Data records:

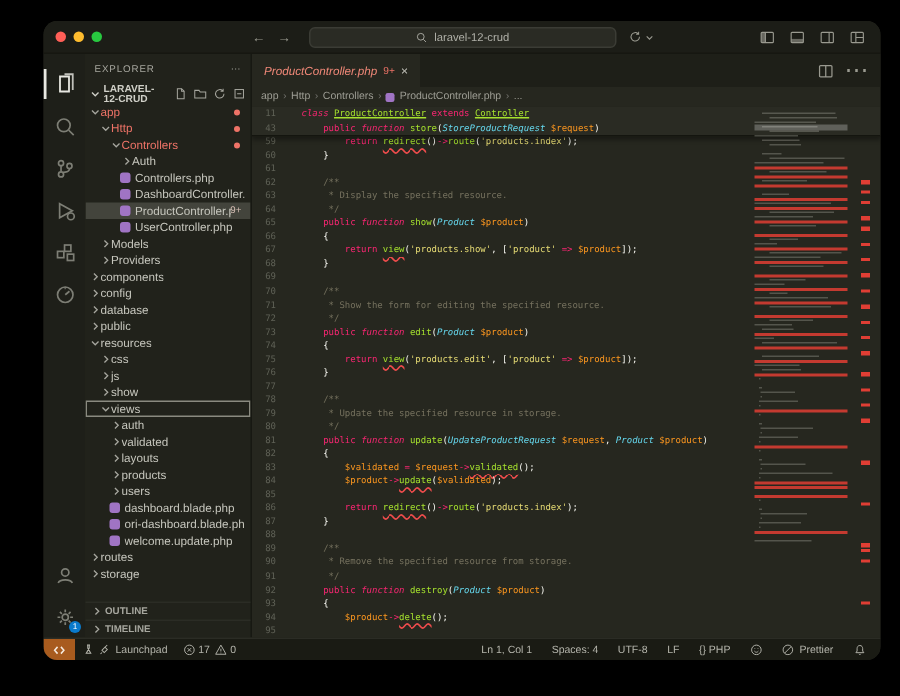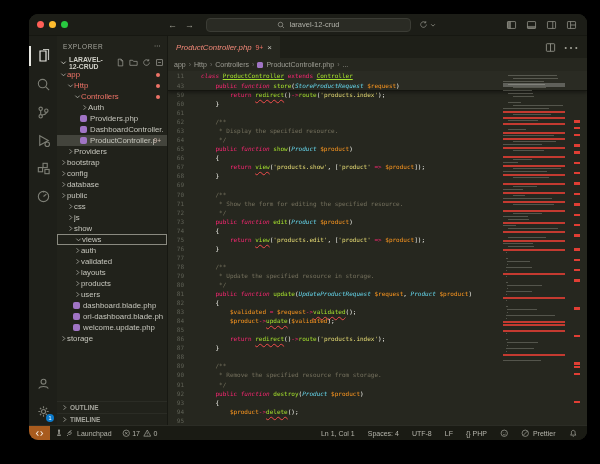"Providers.php" span.lbl { text: Providers.php -> Controllers.php }
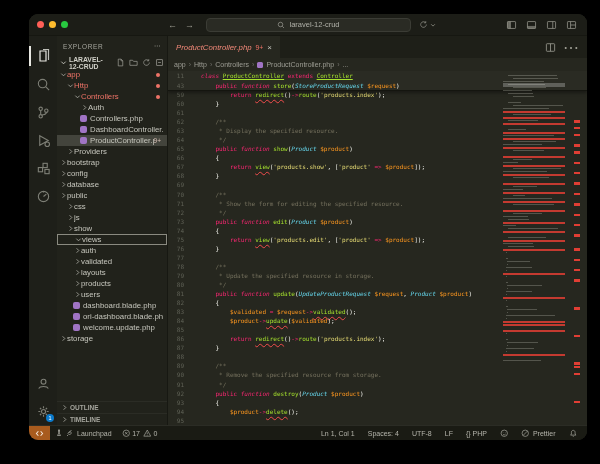"UserController.php" div.trow { html: none -> <div> <span></span> <span>UserController.php</span> <span></span> </div> }
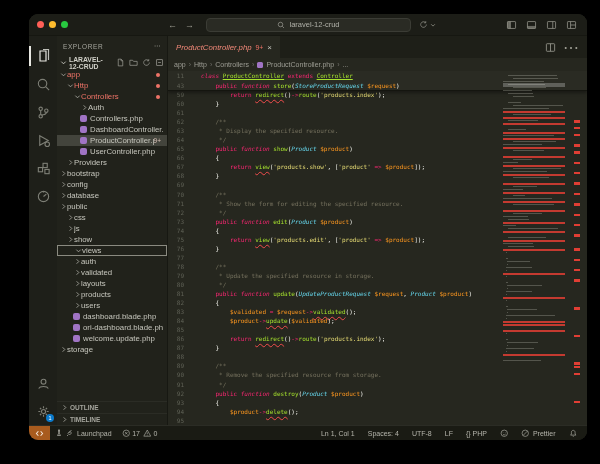"Models" div.trow { html: none -> <div> <span> <svg> <path></path> </svg> </span> <span>Models</span> <span></span> </div> }
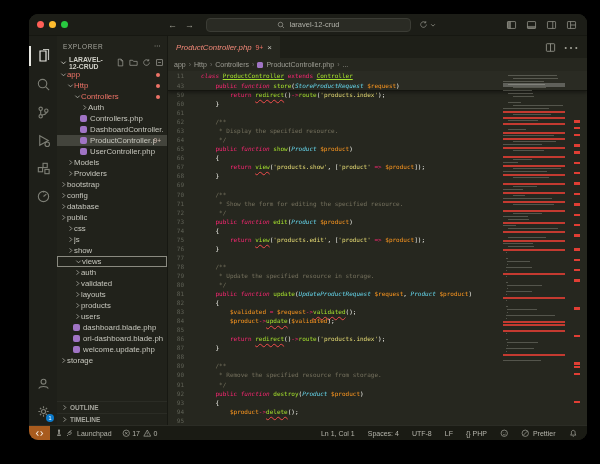"bootstrap" span.lbl { text: bootstrap -> components }
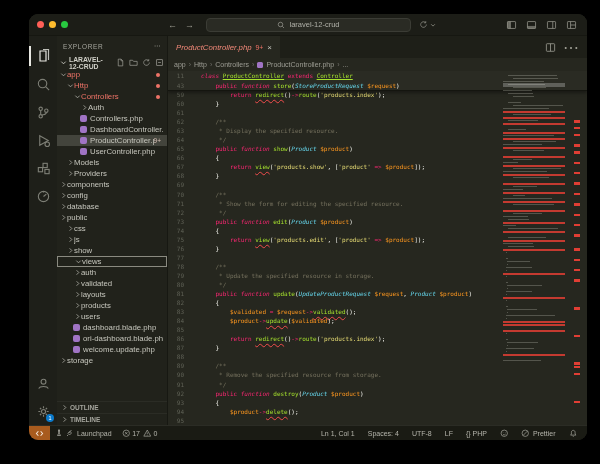"resources" div.trow { html: none -> <div> <span> <svg> <path></path> </svg> </span> <span>resources</span> <span></span> </div> }
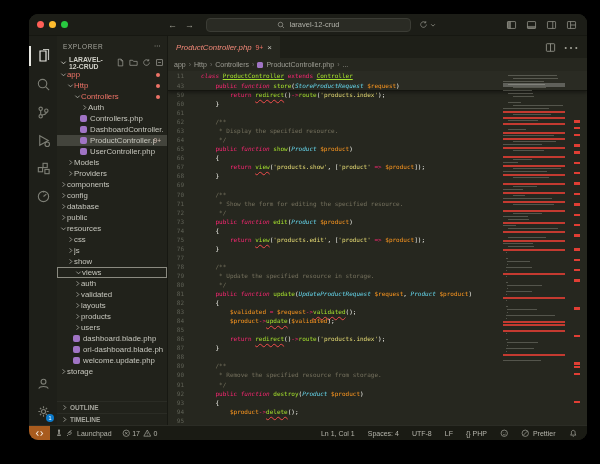"views" div.trow { padding-left: 17px -> 9px }
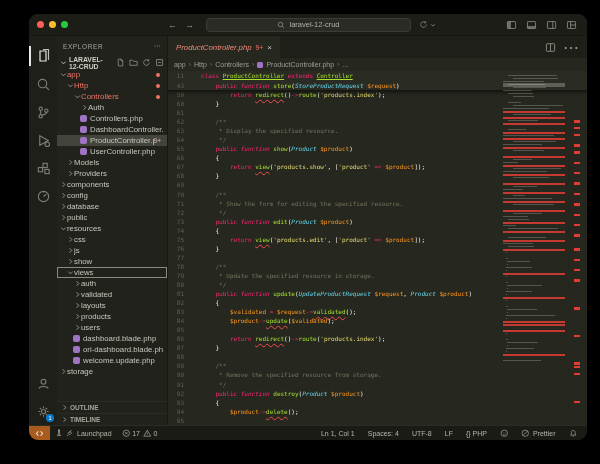"routes" div.trow { html: none -> <div> <span> <svg> <path></path> </svg> </span> <span>routes</span> <span></span> </div> }
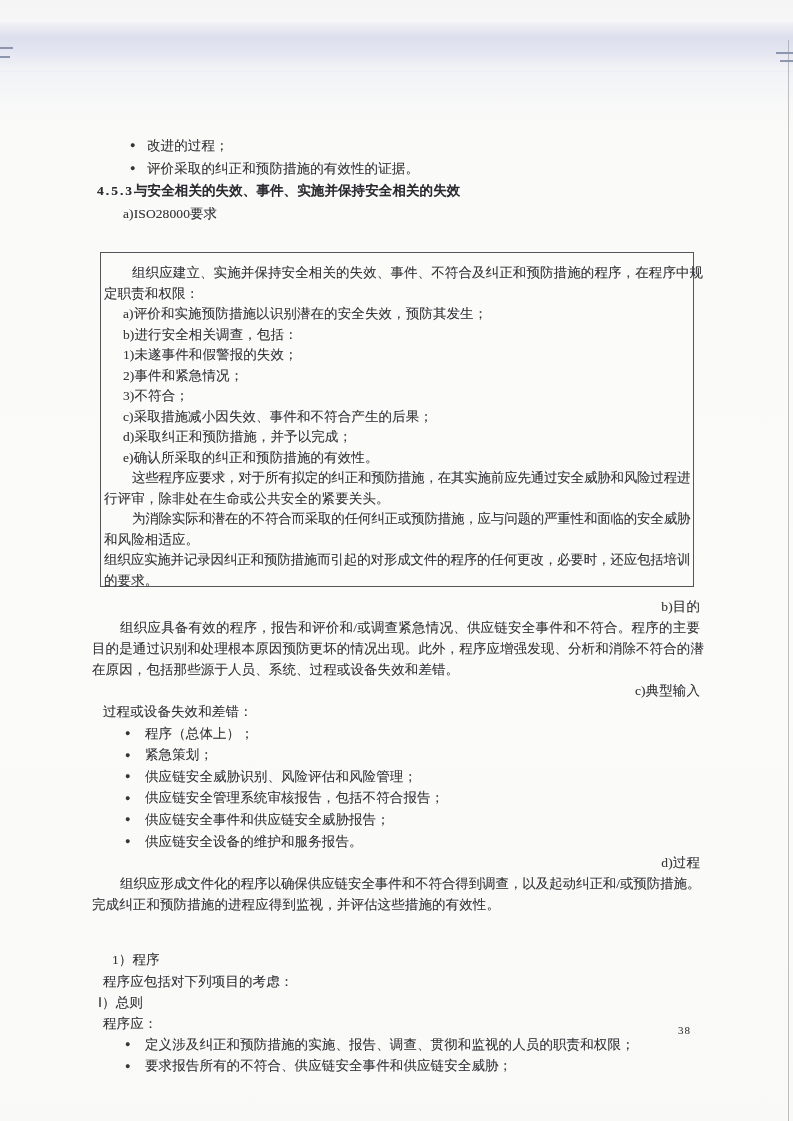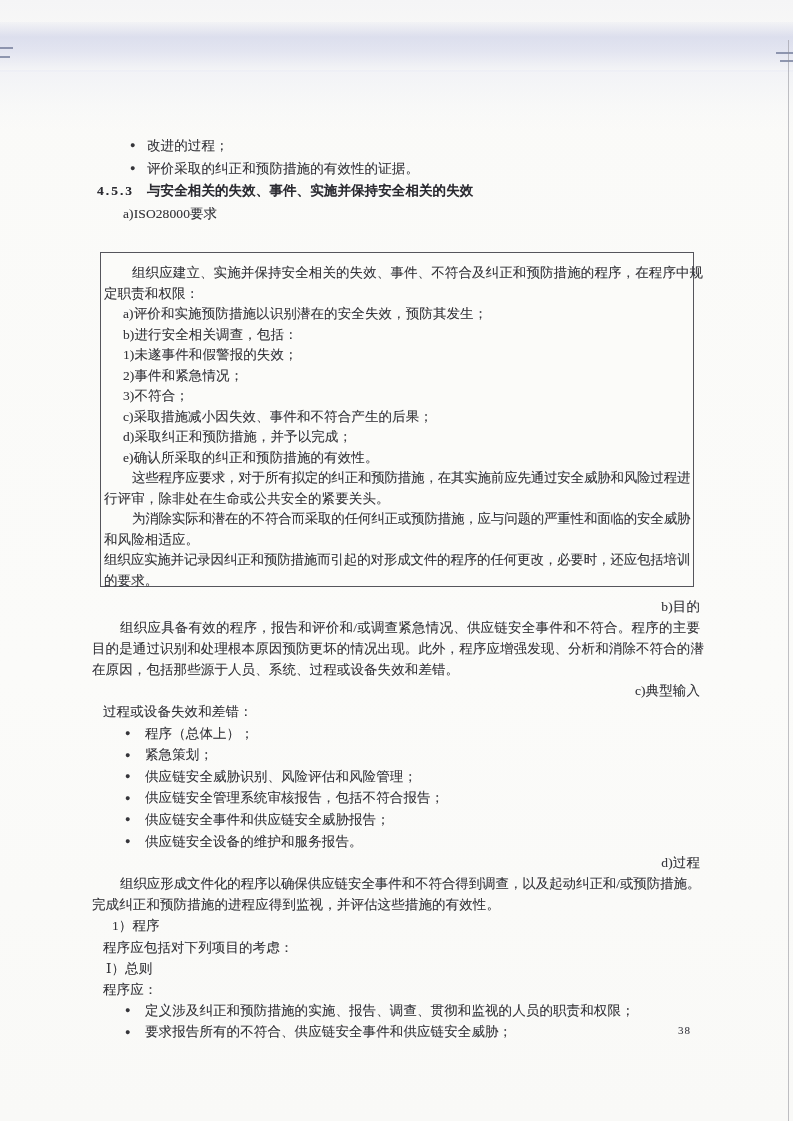"4.5.3" #block-top .heading .hnum { margin-right: 13px -> none }
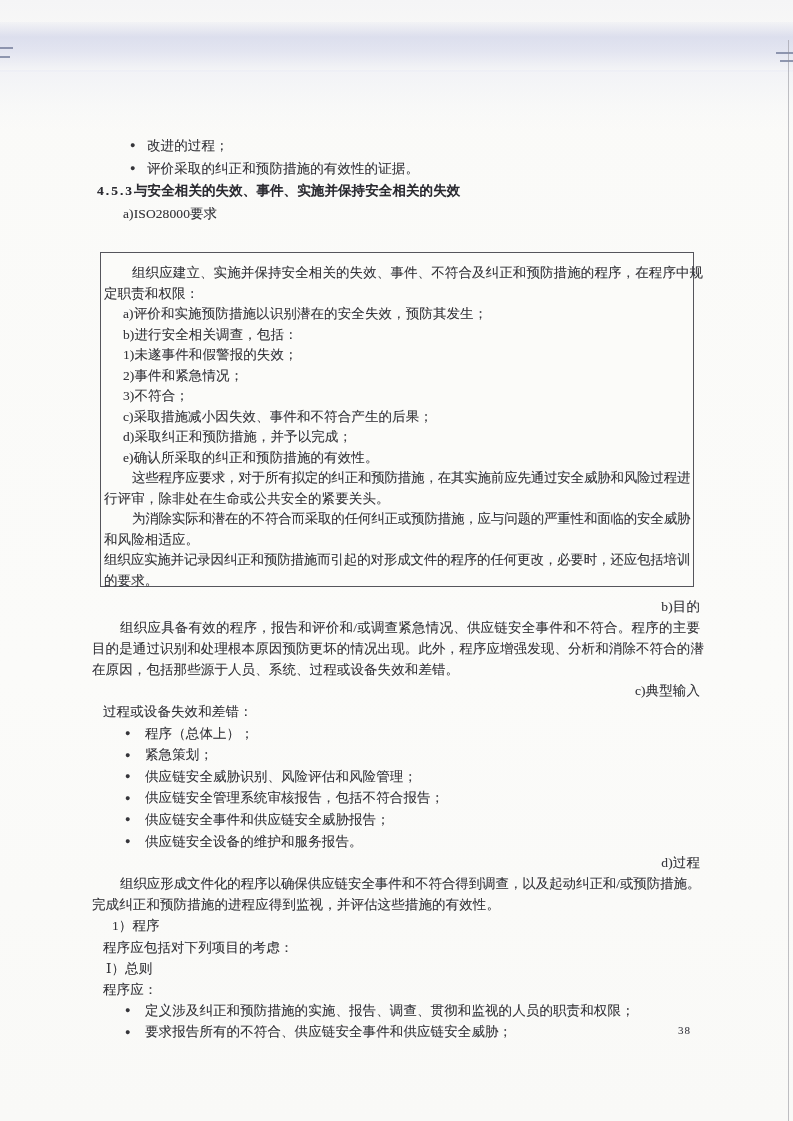"1）程序" .num { margin-top: none -> 34px }
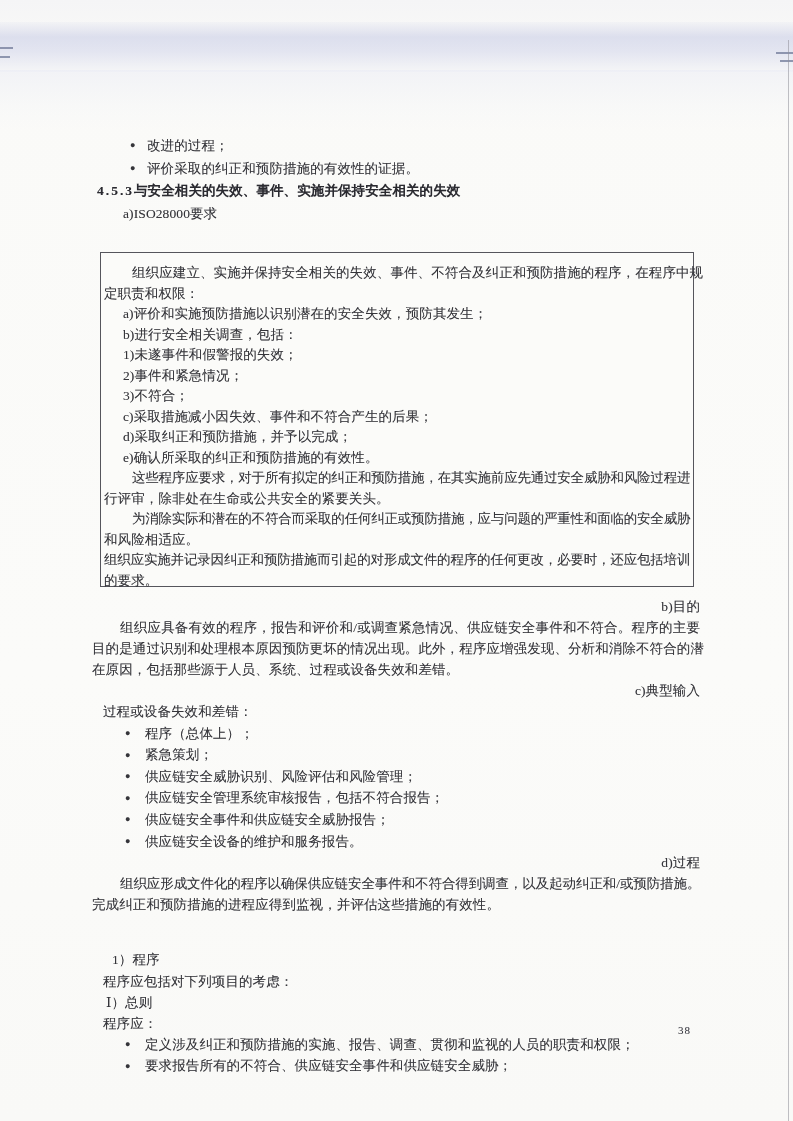"Ⅰ）总则" .num2 { font-family: none -> Liberation Serif, serif; margin-left: 14px -> 6px }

▶ **Job item**: With pictures excluded, the lines running from the one containing "text: bootstrap ->" through the last line of the records above are to be restated exactly and in full.

▶ **Written solution**:
"bootstrap" span.lbl { text: bootstrap -> components }
"resources" div.trow { html: none -> <div> <span> <svg> <path></path> </svg> </span> <span>resources</span> <span></span> </div> }
"views" div.trow { padding-left: 17px -> 9px }
"routes" div.trow { html: none -> <div> <span> <svg> <path></path> </svg> </span> <span>routes</span> <span></span> </div> }
"4.5.3" #block-top .heading .hnum { margin-right: 13px -> none }
"1）程序" .num { margin-top: none -> 34px }
"Ⅰ）总则" .num2 { font-family: none -> Liberation Serif, serif; margin-left: 14px -> 6px }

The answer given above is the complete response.